SOURCE PASSAGE:
((

Tributylethylammonium ethyl sulphate

Administrative data

Endpoint:

acute toxicity: dermal

Type of information:

experimental study

Adequacy of study:

key study

Study period:

August to October 2000

Reliability:

1 (reliable without restriction)

Rationale for reliability incl. deficiencies:

guideline study

Data source

Materials and methods

Test guidelineopen allclose all

GLP compliance:

yes

Test type:

standard acute method

Limit test:

yes

Test material

Test animals

Species:

rat

Strain:

other: Wistar strain, Crl:(WI) BR

Sex:

male/female

Details on test animals or test system and environmental conditions:

- Source: Charkes River Deutschland, Sulzfeld, Germany.
- Age at study initiation: Young adult animals (approx. 8 weeks old)
- Weight at study initiation: Body weight variation was within +/- 20% of the sex mean (males 315-370 grams and females 202-233 grams).

))

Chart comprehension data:

((

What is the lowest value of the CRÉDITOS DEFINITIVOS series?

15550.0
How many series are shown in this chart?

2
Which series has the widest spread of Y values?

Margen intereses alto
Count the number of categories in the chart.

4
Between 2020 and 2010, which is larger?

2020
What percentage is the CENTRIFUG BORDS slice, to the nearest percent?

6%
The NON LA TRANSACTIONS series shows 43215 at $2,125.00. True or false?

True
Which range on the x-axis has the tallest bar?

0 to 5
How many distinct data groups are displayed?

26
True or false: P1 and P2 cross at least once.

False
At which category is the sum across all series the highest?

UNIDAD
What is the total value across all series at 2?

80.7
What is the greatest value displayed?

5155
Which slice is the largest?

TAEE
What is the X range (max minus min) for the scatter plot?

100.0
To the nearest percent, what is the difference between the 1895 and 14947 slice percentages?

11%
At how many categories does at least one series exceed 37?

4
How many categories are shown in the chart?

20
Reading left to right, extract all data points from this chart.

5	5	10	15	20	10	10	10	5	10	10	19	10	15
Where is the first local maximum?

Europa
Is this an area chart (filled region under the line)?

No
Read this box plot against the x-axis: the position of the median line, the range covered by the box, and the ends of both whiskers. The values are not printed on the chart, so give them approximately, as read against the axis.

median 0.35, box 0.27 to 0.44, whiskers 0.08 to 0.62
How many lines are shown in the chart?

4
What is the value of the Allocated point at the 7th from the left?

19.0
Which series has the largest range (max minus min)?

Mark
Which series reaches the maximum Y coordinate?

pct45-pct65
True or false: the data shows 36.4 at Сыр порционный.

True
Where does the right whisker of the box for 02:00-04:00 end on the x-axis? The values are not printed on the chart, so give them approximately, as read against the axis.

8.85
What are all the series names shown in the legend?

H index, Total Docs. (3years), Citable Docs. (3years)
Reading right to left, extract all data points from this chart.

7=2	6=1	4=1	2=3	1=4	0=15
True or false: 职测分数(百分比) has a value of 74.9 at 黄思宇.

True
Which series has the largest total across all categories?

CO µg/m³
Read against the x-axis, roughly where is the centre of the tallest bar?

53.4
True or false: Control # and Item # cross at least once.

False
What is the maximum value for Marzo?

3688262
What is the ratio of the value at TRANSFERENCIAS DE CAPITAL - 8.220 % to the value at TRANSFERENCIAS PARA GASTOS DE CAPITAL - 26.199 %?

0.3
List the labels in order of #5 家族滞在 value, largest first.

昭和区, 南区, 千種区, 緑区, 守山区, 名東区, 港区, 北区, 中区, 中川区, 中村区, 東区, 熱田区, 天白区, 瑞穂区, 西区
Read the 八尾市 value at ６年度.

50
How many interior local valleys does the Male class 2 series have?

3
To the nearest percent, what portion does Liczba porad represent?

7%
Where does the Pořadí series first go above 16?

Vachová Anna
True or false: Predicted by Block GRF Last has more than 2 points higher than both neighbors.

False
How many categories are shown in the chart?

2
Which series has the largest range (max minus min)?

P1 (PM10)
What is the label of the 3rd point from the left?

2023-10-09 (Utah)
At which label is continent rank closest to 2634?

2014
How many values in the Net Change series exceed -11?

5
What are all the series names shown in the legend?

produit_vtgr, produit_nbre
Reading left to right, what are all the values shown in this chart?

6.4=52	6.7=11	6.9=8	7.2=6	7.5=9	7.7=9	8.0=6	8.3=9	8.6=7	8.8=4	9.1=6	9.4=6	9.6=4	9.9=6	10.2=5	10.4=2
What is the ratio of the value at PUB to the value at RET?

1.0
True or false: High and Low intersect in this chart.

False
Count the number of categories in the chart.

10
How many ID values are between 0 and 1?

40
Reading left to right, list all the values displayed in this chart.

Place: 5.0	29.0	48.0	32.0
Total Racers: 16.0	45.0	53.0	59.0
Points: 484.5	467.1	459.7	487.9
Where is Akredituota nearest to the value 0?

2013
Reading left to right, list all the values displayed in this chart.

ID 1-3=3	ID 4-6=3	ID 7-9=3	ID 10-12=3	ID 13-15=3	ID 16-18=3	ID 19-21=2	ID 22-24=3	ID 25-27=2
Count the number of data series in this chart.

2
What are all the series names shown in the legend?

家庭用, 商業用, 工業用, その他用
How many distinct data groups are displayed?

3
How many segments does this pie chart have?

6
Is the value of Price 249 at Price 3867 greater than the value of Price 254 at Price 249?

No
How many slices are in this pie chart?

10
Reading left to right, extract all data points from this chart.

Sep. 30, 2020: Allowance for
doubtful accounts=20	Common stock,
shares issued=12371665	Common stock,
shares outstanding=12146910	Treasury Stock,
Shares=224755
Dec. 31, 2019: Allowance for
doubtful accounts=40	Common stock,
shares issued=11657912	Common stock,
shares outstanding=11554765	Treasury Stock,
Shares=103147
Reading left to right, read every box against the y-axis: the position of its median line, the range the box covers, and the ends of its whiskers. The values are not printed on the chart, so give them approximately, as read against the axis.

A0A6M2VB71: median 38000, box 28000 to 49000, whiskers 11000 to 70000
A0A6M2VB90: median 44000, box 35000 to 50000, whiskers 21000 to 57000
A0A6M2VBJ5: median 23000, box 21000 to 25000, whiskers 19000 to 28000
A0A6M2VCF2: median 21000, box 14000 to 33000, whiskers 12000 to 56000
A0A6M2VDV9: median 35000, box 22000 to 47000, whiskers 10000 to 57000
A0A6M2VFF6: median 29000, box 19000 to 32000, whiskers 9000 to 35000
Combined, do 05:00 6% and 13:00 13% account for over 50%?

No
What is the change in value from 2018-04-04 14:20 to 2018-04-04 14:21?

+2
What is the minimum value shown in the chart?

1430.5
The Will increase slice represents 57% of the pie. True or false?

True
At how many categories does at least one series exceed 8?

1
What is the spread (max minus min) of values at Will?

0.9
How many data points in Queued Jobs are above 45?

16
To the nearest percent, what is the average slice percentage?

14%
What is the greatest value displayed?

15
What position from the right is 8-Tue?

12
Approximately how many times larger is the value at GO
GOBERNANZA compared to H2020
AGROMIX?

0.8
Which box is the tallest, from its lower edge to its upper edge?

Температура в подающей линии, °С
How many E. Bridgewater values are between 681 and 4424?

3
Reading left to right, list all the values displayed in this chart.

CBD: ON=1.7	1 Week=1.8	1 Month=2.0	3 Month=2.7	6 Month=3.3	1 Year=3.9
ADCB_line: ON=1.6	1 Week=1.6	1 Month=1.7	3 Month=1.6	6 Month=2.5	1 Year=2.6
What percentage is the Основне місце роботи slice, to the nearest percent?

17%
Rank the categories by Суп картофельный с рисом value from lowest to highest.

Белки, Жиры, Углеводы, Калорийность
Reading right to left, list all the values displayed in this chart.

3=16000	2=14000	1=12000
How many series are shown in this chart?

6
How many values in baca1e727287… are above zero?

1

))

ACTIVITY:
According to the dermal toxicity record for tributylethylammonium ethyl sulphate, during which period was the study carried out?

YOUR RESPONSE:
August to October 2000.